● **REQUIRED ACTION**: Where does "trên" appear in the data? Return each line that holds it.

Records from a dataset
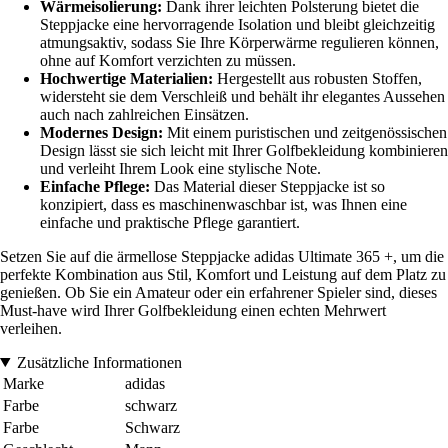
Wärmeisolierung:
Dank ihrer leichten Polsterung bietet die
Steppjacke eine hervorragende Isolation und bleibt gleichzeitig
atmungsaktiv, sodass Sie Ihre Körperwärme regulieren können,
ohne auf Komfort verzichten zu müssen.
Hochwertige Materialien:
Hergestellt aus robusten Stoffen,
widersteht sie dem Verschleiß und behält ihr elegantes Aussehen
auch nach zahlreichen Einsätzen.
Modernes Design:
Mit einem puristischen und zeitgenössischen
Design lässt sie sich leicht mit Ihrer Golfbekleidung kombinieren
und verleiht Ihrem Look eine stylische Note.
Einfache Pflege:
Das Material dieser Steppjacke ist so
konzipiert, dass es maschinenwaschbar ist, was Ihnen eine
einfache und praktische Pflege garantiert.
Setzen Sie auf die ärmellose Steppjacke adidas Ultimate 365 +, um die
perfekte Kombination aus Stil, Komfort und Leistung auf dem Platz zu
genießen. Ob Sie ein Amateur oder ein erfahrener Spieler sind, dieses
Must-have wird Ihrer Golfbekleidung einen echten Mehrwert
verleihen.
Zusätzliche Informationen
Marke
adidas
Farbe
schwarz
Farbe
Schwarz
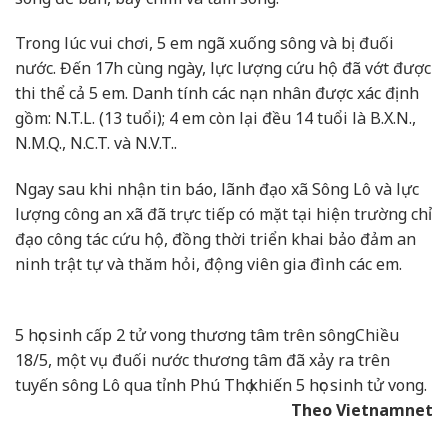
Trong lúc vui chơi, 5 em ngã xuống sông và bị đuối
nước. Đến 17h cùng ngày, lực lượng cứu hộ đã vớt được
thi thể cả 5 em. Danh tính các nạn nhân được xác định
gồm: N.T.L. (13 tuổi); 4 em còn lại đều 14 tuổi là B.X.N.,
N.M.Q., N.C.T. và N.V.T..
Ngay sau khi nhận tin báo, lãnh đạo xã Sông Lô và lực
lượng công an xã đã trực tiếp có mặt tại hiện trường chỉ
đạo công tác cứu hộ, đồng thời triển khai bảo đảm an
ninh trật tự và thăm hỏi, động viên gia đình các em.
5 học sinh cấp 2 tử vong thương tâm trên sông
Chiều
18/5, một vụ đuối nước thương tâm đã xảy ra trên
tuyến sông Lô qua tỉnh Phú Thọ khiến 5 học sinh tử vong.
Theo Vietnamnet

● **SOLVED EXERCISE**:
5 học sinh cấp 2 tử vong thương tâm trên sông
18/5, một vụ đuối nước thương tâm đã xảy ra trên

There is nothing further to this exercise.